Pete rounds the corner in a dumb machismo sprint and stops, clenching his clammy fists at his sides. It's here, and it's worse. Yellow fur spills over the sticky carpet. Patchy, rotten fabric wraps itself around a shape that could be described as human, but shouldn't. It's too big, and the costume hangs from it baggy in places and skin-tight in others; it stinks of wilting lillies and expired medicine. Sitting on top of the lop-sided shoulders is a terrible imitation of a goat's head – a mocking caricature of sacrifice, bug-eyed sparkledog baphomet – with a long blue tongue that falls out of its mouth and laves at the shell of Ted's ear.

Ted.
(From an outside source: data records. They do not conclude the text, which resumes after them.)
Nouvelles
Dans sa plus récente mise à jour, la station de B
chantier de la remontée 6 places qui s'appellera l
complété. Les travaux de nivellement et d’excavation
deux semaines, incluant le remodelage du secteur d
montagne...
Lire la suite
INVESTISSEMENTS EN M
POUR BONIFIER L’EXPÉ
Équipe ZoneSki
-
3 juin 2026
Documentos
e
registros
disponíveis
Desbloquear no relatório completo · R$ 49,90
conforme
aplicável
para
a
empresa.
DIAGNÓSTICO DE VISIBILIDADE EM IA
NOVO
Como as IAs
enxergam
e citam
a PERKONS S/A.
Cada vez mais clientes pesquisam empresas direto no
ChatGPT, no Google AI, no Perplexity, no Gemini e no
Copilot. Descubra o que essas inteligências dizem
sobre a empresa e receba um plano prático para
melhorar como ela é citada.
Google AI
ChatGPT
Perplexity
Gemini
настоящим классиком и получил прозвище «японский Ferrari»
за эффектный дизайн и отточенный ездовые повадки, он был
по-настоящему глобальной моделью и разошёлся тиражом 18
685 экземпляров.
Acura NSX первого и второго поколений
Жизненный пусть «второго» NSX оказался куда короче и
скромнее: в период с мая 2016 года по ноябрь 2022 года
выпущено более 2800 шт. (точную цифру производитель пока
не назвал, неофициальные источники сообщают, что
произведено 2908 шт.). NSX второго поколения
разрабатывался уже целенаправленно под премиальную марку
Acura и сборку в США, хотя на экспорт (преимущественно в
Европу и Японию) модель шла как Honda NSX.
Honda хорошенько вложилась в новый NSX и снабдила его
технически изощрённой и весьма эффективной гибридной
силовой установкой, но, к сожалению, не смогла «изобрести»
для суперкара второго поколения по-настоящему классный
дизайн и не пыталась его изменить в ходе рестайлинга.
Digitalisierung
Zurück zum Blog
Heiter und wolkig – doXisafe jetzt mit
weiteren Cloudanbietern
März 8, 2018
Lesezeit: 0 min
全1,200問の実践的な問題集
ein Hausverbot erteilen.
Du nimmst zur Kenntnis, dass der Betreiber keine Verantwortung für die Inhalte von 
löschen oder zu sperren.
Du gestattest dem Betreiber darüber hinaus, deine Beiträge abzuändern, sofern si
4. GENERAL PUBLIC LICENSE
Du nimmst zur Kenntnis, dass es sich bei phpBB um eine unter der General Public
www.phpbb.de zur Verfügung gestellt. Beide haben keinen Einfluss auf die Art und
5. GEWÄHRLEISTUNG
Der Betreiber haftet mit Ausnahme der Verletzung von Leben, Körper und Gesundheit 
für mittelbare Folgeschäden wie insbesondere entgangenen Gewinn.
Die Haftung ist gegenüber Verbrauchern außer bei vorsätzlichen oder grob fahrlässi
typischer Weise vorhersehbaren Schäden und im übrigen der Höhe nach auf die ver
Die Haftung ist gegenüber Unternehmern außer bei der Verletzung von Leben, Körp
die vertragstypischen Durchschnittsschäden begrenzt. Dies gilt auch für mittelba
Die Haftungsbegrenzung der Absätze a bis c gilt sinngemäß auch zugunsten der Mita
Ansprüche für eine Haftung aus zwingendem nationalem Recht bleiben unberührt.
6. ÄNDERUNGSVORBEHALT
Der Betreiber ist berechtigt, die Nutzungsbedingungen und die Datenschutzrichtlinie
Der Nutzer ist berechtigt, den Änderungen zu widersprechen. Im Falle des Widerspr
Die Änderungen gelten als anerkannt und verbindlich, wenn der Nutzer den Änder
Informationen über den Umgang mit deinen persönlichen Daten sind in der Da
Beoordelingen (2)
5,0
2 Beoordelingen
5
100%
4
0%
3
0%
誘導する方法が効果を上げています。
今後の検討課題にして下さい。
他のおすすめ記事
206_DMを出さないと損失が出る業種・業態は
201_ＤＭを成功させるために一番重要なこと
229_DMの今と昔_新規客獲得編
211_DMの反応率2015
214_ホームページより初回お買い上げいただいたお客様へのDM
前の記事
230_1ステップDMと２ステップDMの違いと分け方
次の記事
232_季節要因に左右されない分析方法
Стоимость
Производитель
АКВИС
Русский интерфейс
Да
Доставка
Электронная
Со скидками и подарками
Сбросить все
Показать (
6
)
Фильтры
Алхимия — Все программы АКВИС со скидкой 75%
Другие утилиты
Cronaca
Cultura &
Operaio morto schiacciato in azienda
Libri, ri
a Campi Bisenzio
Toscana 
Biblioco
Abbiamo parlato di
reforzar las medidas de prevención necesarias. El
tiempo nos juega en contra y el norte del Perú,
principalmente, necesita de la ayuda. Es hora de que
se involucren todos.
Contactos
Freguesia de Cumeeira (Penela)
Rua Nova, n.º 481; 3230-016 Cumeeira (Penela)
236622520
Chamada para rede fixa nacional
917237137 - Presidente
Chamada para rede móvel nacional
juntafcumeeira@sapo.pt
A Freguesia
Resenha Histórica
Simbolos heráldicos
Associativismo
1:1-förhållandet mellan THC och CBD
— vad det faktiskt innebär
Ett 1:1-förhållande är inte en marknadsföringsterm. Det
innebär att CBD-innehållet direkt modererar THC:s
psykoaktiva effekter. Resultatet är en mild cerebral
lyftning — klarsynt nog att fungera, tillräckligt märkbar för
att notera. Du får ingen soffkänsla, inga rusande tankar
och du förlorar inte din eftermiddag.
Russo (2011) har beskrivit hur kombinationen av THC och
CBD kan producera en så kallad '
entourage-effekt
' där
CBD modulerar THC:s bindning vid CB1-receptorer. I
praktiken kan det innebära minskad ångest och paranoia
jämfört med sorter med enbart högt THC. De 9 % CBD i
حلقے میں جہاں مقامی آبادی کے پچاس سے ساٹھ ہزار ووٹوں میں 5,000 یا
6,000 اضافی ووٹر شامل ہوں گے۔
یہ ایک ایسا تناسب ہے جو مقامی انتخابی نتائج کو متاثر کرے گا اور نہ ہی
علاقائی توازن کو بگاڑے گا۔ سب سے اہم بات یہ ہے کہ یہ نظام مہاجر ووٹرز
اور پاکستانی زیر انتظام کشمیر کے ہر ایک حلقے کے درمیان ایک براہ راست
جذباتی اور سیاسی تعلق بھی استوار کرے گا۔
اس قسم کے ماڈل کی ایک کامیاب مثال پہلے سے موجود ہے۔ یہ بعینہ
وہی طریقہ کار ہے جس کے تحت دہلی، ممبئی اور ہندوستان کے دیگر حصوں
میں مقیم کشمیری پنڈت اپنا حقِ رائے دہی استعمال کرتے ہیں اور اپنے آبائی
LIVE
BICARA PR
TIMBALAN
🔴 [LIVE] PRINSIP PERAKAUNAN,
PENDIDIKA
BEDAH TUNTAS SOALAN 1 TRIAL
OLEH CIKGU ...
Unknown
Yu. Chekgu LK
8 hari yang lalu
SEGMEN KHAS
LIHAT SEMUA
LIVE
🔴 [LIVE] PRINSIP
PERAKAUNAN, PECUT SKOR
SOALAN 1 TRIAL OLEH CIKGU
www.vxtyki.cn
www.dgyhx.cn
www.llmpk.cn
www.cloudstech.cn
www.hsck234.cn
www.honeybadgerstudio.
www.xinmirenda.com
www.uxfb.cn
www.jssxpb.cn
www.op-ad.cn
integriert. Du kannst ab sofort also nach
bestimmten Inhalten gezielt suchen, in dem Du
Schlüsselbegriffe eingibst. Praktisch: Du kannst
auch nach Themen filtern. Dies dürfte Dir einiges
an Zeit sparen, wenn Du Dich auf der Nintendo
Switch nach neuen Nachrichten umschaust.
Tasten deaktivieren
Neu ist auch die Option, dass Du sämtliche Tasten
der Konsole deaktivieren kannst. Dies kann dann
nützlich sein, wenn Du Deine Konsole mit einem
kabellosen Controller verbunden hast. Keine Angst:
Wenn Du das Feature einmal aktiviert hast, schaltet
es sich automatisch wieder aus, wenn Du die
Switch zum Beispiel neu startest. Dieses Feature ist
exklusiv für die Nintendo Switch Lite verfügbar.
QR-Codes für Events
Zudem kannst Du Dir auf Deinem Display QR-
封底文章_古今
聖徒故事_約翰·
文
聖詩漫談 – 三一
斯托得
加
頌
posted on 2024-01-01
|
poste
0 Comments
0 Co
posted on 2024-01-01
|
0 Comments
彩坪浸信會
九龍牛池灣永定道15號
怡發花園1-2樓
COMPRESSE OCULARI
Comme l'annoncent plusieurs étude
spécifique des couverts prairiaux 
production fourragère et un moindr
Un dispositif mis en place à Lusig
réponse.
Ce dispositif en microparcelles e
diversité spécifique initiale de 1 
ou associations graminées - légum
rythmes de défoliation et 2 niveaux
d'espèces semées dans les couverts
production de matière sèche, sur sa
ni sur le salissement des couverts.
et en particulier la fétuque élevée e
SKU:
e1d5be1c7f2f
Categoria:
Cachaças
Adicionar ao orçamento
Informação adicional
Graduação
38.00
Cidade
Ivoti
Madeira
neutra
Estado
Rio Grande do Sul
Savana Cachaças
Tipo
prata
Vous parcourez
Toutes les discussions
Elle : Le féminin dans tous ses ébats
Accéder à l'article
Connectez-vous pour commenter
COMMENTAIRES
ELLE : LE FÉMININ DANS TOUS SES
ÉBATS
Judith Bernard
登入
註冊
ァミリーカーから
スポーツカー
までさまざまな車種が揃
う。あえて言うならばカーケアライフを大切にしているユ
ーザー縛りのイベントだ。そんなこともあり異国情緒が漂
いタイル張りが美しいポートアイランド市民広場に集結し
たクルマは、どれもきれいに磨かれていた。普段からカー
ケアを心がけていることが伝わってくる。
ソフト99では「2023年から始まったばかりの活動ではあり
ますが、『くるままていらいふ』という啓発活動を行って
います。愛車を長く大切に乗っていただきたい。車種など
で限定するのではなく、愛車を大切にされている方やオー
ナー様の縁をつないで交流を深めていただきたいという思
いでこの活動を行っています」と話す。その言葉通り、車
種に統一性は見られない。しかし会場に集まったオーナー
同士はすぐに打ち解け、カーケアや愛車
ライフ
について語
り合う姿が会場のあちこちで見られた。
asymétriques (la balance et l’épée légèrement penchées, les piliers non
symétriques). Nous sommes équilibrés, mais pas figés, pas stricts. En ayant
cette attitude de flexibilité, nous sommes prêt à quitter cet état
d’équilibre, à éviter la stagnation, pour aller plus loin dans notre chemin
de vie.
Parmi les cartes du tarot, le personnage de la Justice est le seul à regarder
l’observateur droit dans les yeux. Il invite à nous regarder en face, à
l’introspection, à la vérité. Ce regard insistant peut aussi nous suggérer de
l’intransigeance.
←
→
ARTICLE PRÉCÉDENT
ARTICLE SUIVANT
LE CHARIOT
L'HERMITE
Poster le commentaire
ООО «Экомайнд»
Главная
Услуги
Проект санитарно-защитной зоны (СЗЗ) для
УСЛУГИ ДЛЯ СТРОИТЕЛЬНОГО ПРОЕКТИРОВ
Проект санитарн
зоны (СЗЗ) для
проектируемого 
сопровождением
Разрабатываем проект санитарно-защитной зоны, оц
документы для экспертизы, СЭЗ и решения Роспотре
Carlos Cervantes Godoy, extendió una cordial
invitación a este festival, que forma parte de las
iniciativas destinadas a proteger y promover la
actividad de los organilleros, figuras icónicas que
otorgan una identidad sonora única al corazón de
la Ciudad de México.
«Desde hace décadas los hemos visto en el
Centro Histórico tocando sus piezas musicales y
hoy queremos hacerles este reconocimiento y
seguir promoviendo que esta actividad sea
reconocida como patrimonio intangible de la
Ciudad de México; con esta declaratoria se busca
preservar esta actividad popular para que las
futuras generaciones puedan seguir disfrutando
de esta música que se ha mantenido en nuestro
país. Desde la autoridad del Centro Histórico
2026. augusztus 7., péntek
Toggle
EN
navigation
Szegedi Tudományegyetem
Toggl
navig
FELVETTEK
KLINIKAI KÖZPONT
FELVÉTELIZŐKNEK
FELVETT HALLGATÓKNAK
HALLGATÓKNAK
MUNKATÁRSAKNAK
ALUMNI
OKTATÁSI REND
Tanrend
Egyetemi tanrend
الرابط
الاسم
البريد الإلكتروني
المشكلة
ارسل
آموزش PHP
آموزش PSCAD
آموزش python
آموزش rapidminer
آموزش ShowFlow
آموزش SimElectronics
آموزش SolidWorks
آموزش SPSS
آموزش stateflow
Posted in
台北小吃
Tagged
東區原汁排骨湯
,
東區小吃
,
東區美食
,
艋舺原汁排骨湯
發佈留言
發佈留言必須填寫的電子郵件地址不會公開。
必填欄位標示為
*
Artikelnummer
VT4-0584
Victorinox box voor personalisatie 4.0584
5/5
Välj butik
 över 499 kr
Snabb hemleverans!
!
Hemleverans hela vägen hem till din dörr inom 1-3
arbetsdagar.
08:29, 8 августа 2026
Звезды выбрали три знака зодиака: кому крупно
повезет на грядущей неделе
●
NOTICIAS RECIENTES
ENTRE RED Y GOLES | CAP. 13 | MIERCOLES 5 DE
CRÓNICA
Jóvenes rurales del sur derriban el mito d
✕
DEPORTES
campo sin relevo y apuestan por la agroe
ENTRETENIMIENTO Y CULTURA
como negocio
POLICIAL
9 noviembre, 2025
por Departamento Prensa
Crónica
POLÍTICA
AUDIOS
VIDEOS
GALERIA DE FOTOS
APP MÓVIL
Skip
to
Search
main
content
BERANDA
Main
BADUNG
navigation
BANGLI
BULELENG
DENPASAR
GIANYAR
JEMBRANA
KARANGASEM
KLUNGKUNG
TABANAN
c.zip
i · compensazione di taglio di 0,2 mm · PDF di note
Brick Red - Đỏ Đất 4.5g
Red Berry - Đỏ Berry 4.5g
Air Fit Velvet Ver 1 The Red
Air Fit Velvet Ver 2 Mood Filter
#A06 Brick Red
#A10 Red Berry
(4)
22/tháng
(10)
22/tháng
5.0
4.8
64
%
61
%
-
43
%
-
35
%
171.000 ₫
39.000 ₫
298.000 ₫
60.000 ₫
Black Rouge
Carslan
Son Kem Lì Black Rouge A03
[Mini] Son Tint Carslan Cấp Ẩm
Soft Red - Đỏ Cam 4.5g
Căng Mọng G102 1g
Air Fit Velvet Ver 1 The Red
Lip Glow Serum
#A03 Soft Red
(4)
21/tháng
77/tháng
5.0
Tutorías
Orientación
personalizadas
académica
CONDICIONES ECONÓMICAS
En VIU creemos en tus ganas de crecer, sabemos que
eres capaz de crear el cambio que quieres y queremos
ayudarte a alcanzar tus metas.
Pete snaps out of his terror and looks at the human pinned beneath the monster, small and stuck and squirming.

Sweat glues Ted's hair to his forehead, painting his face a slick red hue. His mouth is an impossible smile. Pete can see all of his teeth. Tears have dried and renewed and dried on his cheeks, and he's using the creature's pause to pull in huge, cursing breaths. He's stuck on his belly, hands clawing at the thing's wrists, trying to wrest them away from his sides.